The last option is to import Revit Families as GDL objects. Again, it's super easy! As an example, I've downloaded some windows from www.bimobject.com made only for Revit:
The objects are then imported into ARCHICAD, and again there are some options to you have to decide upon as you progress:
It almost goes without saying, and there aren’t many clicks before the window is in the ARCHICAD file directory:
Here you can set very few options, but also see some of the data that is included in the import from Revit. Then just put the window in a wall:
It works fine, but there may be slightly different problems with the geometry, such as a small distance between the window and the wall, which can be difficult to live with. On the plan, the window's icon is also a little poor:
Generally speaking, there are a number of challenges by opening and saving Revit files directly in ARCHICAD. It’s only the 3D model's geometry that is brought over and not the drawings. One can either open and save the entire 3D model, which results in a really nice geometry, but where everything becomes GDL objects in ARCHICAD or "Masses" in Revit - or you can also import Revit Families individually, where windows and doors are categorized correctly, but only partially displayed correctly in the model.
The quality of the exchange is thus greater using IFC or GDL objects specifically developed for ARCHICAD. So this new plugin does not change anything about the fact that cross-disciplinary exchanges should still be the IFC and that manufacturers still need to develop BIM objects for both Revit and ARCHICAD. - But if one day you find that you only have access to the Revit file, then there is now a solution that actually works at a reasonable level.

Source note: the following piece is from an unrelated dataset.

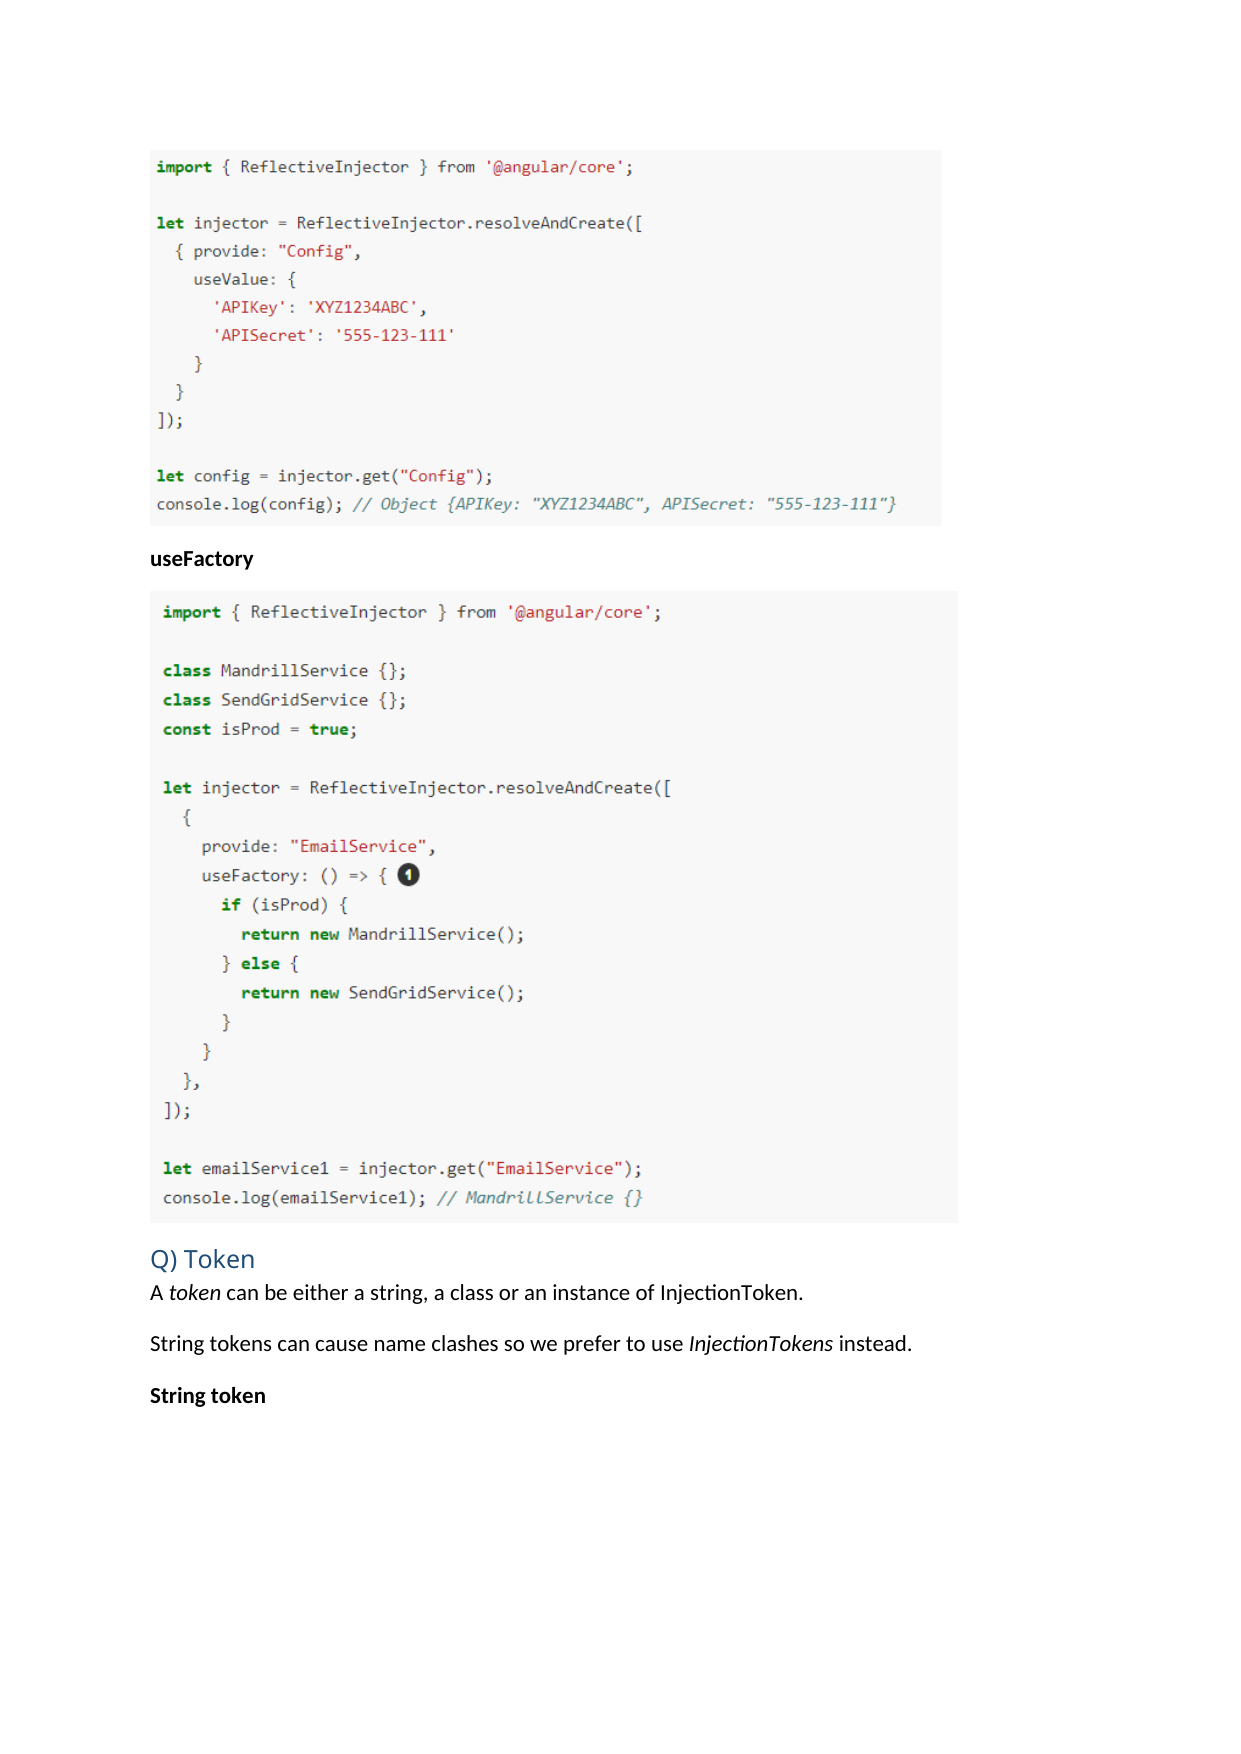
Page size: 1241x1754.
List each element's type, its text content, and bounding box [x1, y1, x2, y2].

Some of the benefits of IFC rather than direct translation of Revit files are:
- Parametric components
- Objectives that follow the objects
- Information on constructions, eg. carrying capacity and composite building parts
- The structure of the building parts, such as. that a window belongs to a wall
- The ability to filter the contents of the model upon import
- Control of the model's zero point with the "Survey Point" object
- Translation of the module network
Another reason for continuing to adhere to the IFC is that Autodesk does not document how their file format works. This means that the Open Design Alliance has tried to develop their own translator until they have found a solution that works. Therefore, the RVT / RFA conversion will always be a version after the latest Revit version, and you won’t be able to guarantee that this will work in the future. Who knows if BIM6x will continue to invest in the development of a Revit translator and whether it remains a free solution? Conversely, it’s also possible that the Open Design Alliance will be better and better at translating Revit files, so that the quality, property data and object types will improve in the future. - Imagine if the drawings can be translated one day, then Sheets in Revit become Layouts in ARCHICAD with all the graphics correctly translated!
So nothing has changed. It is still the IFC that is the current standard for exchange between Revit and ARCHICAD. Manufacturers should still make specific BIM objects for both Revit and ARCHICAD. ARCHICAD is still at thefront of the field when it comes to managing a wide variety of software-specific (proprietary) file formats, such as RVT (Revit), RFA (Revit Families), 3DM (Rhino), SKP (Sketchup), 3DS (3DStudio), Artlantis, Google Earth, DWG (AutoCAD) and DGN (Microstation). ARCHICAD is still one of the very best BIM programs in terms of being able to import and export files in open standards, such as IFC, DXF, PDF, JPEG, TIFF, MGEP, MPEG4, PNG and GIF. Not to mention that ARCHICAD can save to previous versions of its own file format. - Anything that makes life easier for users!